_Exercise description_: Return the lines of the records that follow, reproducing each one verbatim. Omit the pictures from your answer.

(Saved data entries)
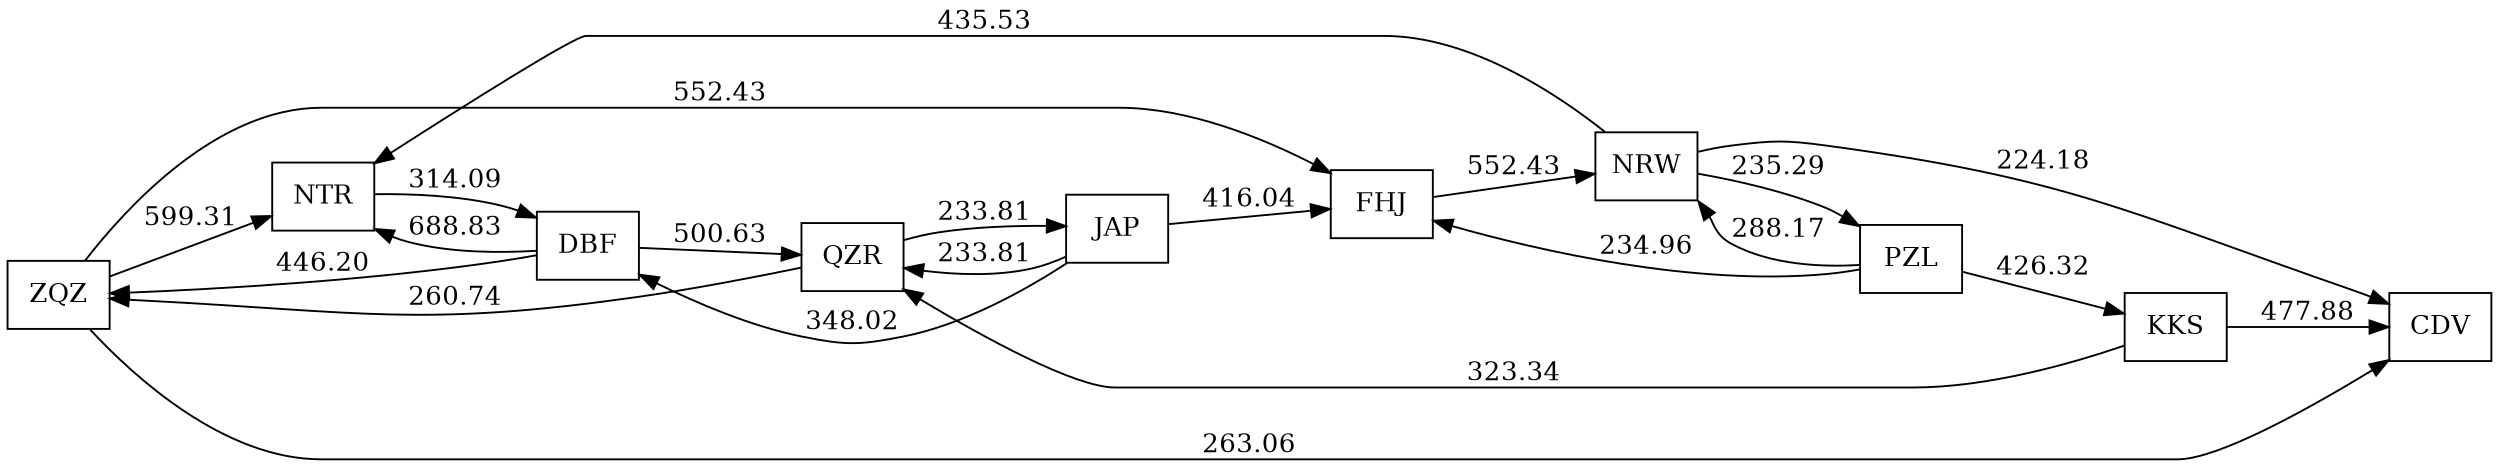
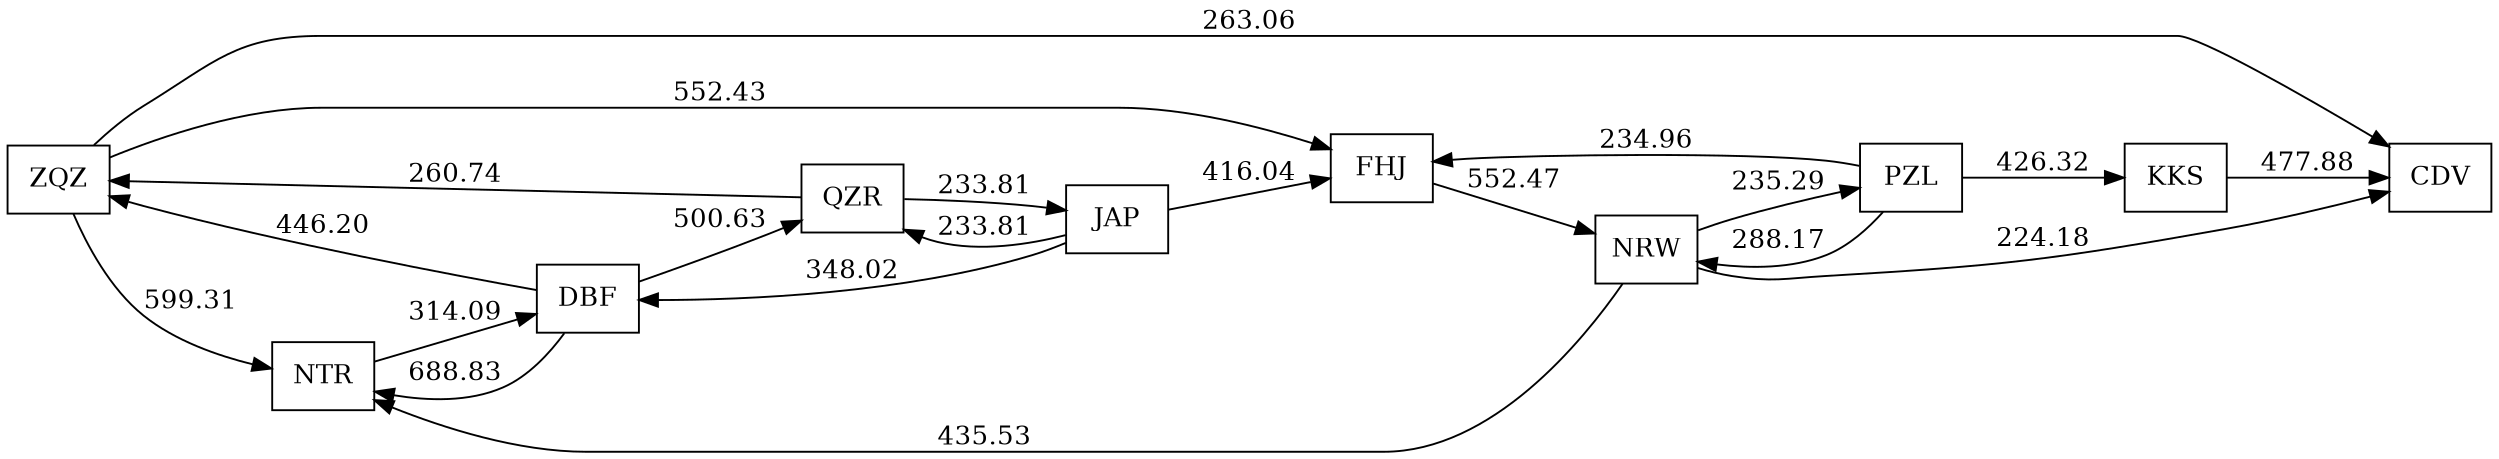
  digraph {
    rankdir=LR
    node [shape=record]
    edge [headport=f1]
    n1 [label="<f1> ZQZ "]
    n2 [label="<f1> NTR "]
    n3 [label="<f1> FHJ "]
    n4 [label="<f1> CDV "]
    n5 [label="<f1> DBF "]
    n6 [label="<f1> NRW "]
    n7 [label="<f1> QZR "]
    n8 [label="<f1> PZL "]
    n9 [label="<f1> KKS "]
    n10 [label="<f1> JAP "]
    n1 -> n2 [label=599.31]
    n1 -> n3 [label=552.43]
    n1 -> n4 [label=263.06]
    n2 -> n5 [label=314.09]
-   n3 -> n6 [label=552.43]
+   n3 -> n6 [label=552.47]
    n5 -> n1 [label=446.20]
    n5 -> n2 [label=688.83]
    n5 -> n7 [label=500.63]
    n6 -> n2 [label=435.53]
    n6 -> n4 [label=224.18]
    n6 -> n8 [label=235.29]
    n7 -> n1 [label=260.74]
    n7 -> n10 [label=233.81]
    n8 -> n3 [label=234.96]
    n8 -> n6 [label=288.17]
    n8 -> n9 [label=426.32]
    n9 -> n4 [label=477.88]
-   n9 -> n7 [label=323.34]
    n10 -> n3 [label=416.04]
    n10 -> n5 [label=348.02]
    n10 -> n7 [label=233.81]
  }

_Task solution_:
  digraph {
    rankdir=LR
    node [shape=record]
    edge [headport=f1]
    n1 [label="<f1> ZQZ "]
    n2 [label="<f1> NTR "]
    n3 [label="<f1> FHJ "]
    n4 [label="<f1> CDV "]
    n5 [label="<f1> DBF "]
    n6 [label="<f1> NRW "]
    n7 [label="<f1> QZR "]
    n8 [label="<f1> PZL "]
    n9 [label="<f1> KKS "]
    n10 [label="<f1> JAP "]
    n1 -> n2 [label=599.31]
    n1 -> n3 [label=552.43]
    n1 -> n4 [label=263.06]
    n2 -> n5 [label=314.09]
-   n3 -> n6 [label=552.43]
+   n3 -> n6 [label=552.47]
    n5 -> n1 [label=446.20]
    n5 -> n2 [label=688.83]
    n5 -> n7 [label=500.63]
    n6 -> n2 [label=435.53]
    n6 -> n4 [label=224.18]
    n6 -> n8 [label=235.29]
    n7 -> n1 [label=260.74]
    n7 -> n10 [label=233.81]
    n8 -> n3 [label=234.96]
    n8 -> n6 [label=288.17]
    n8 -> n9 [label=426.32]
    n9 -> n4 [label=477.88]
-   n9 -> n7 [label=323.34]
    n10 -> n3 [label=416.04]
    n10 -> n5 [label=348.02]
    n10 -> n7 [label=233.81]
  }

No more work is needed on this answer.